Recast every line of text read from the pages in the material below as a single numbered list, omitting blank lines and leaving out the pictures.

.....

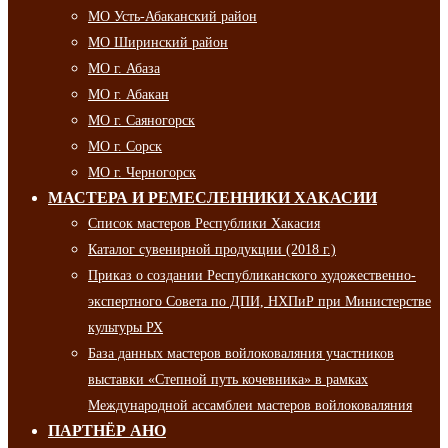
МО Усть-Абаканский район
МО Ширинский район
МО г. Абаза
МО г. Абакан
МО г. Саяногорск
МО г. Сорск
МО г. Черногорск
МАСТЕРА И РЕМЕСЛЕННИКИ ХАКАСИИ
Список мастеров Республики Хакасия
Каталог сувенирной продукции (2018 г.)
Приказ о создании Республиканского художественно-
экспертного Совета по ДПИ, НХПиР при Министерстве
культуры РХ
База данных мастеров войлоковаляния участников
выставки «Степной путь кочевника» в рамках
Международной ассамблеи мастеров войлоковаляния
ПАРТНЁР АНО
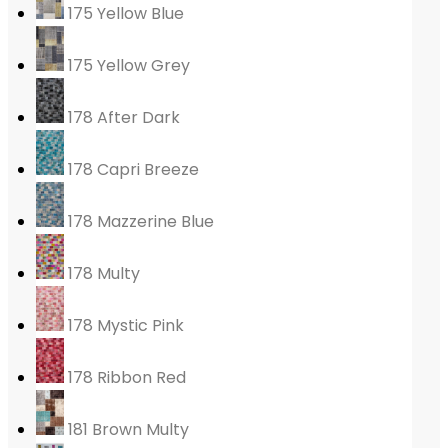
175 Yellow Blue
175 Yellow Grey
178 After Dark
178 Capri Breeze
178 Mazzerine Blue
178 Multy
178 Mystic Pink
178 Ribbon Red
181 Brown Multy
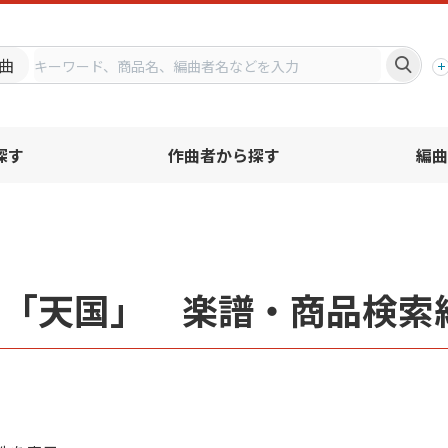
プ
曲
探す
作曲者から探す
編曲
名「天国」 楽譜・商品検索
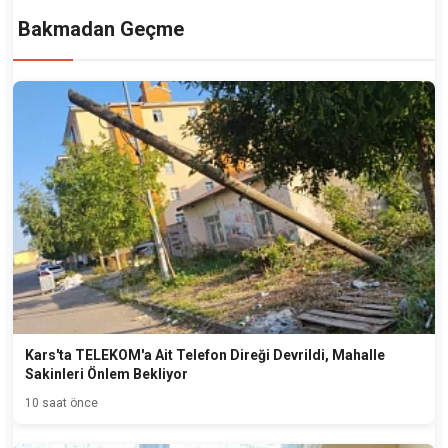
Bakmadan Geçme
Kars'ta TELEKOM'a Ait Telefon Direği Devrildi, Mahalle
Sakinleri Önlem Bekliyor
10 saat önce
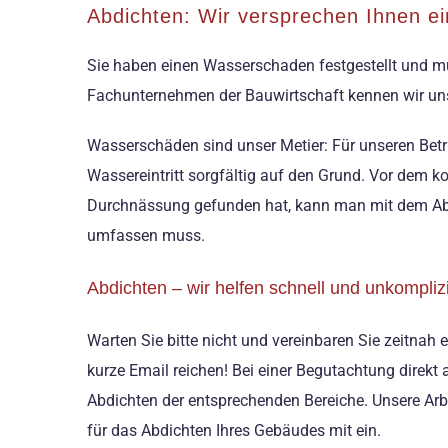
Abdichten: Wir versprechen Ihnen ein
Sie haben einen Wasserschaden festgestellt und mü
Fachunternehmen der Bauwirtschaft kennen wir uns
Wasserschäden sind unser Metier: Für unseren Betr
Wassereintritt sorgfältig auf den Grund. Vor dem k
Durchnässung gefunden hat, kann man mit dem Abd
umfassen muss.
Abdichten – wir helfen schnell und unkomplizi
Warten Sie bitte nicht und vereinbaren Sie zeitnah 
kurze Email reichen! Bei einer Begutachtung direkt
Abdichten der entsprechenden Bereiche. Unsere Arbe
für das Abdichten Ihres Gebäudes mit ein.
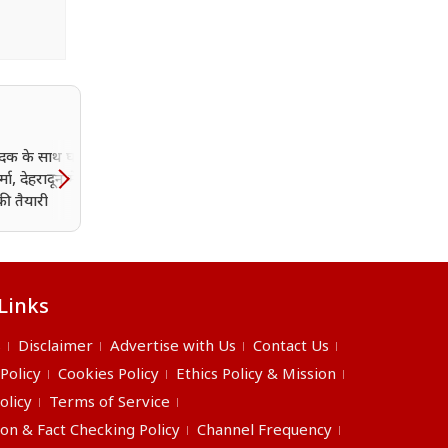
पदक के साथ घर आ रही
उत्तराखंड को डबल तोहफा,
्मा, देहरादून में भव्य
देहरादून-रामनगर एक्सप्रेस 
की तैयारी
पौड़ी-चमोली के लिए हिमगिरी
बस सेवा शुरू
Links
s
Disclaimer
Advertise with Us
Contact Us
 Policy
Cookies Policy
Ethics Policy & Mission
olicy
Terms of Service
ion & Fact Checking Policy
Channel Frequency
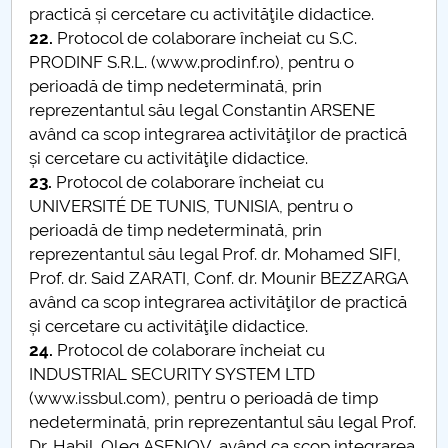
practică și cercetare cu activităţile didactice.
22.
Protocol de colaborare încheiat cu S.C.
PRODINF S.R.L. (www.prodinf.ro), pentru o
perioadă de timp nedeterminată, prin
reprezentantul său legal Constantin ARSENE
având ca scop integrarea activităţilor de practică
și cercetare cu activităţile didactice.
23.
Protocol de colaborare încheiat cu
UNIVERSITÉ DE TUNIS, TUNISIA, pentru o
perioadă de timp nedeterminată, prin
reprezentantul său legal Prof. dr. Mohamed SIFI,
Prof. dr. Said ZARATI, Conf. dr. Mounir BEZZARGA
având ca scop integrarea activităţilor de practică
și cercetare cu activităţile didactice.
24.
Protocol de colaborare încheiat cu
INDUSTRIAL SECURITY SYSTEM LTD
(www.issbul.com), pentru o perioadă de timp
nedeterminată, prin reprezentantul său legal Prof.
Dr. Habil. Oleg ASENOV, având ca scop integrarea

.....

*Answer to the exercise:*
1. МО Усть-Абаканский район
2. МО Ширинский район
3. МО г. Абаза
4. МО г. Абакан
5. МО г. Саяногорск
6. МО г. Сорск
7. МО г. Черногорск
8. МАСТЕРА И РЕМЕСЛЕННИКИ ХАКАСИИ
9. Список мастеров Республики Хакасия
10. Каталог сувенирной продукции (2018 г.)
11. Приказ о создании Республиканского художественно-
12. экспертного Совета по ДПИ, НХПиР при Министерстве
13. культуры РХ
14. База данных мастеров войлоковаляния участников
15. выставки «Степной путь кочевника» в рамках
16. Международной ассамблеи мастеров войлоковаляния
17. ПАРТНЁР АНО
18. 175 Yellow Blue
19. 175 Yellow Grey
20. 178 After Dark
21. 178 Capri Breeze
22. 178 Mazzerine Blue
23. 178 Multy
24. 178 Mystic Pink
25. 178 Ribbon Red
26. 181 Brown Multy
27. プ
28. 曲
29. 探す
30. 作曲者から探す
31. 編曲
32. 名「天国」 楽譜・商品検索
33. Bakmadan Geçme
34. Kars'ta TELEKOM'a Ait Telefon Direği Devrildi, Mahalle
35. Sakinleri Önlem Bekliyor
36. 10 saat önce
37. Abdichten: Wir versprechen Ihnen ein
38. Sie haben einen Wasserschaden festgestellt und mü
39. Fachunternehmen der Bauwirtschaft kennen wir uns
40. Wasserschäden sind unser Metier: Für unseren Betr
41. Wassereintritt sorgfältig auf den Grund. Vor dem k
42. Durchnässung gefunden hat, kann man mit dem Abd
43. umfassen muss.
44. Abdichten – wir helfen schnell und unkomplizi
45. Warten Sie bitte nicht und vereinbaren Sie zeitnah 
46. kurze Email reichen! Bei einer Begutachtung direkt
47. Abdichten der entsprechenden Bereiche. Unsere Arbe
48. für das Abdichten Ihres Gebäudes mit ein.
49. पदक के साथ घर आ रही
50. उत्तराखंड को डबल तोहफा,
51. ्मा, देहरादून में भव्य
52. देहरादून-रामनगर एक्सप्रेस 
53. की तैयारी
54. पौड़ी-चमोली के लिए हिमगिरी
55. बस सेवा शुरू
56. Links
57. s
58. Disclaimer
59. Advertise with Us
60. Contact Us
61.  Policy
62. Cookies Policy
63. Ethics Policy & Mission
64. olicy
65. Terms of Service
66. ion & Fact Checking Policy
67. Channel Frequency
68. practică și cercetare cu activităţile didactice.
69. 22.
70. Protocol de colaborare încheiat cu S.C.
71. PRODINF S.R.L. (www.prodinf.ro), pentru o
72. perioadă de timp nedeterminată, prin
73. reprezentantul său legal Constantin ARSENE
74. având ca scop integrarea activităţilor de practică
75. și cercetare cu activităţile didactice.
76. 23.
77. Protocol de colaborare încheiat cu
78. UNIVERSITÉ DE TUNIS, TUNISIA, pentru o
79. perioadă de timp nedeterminată, prin
80. reprezentantul său legal Prof. dr. Mohamed SIFI,
81. Prof. dr. Said ZARATI, Conf. dr. Mounir BEZZARGA
82. având ca scop integrarea activităţilor de practică
83. și cercetare cu activităţile didactice.
84. 24.
85. Protocol de colaborare încheiat cu
86. INDUSTRIAL SECURITY SYSTEM LTD
87. (www.issbul.com), pentru o perioadă de timp
88. nedeterminată, prin reprezentantul său legal Prof.
89. Dr. Habil. Oleg ASENOV, având ca scop integrarea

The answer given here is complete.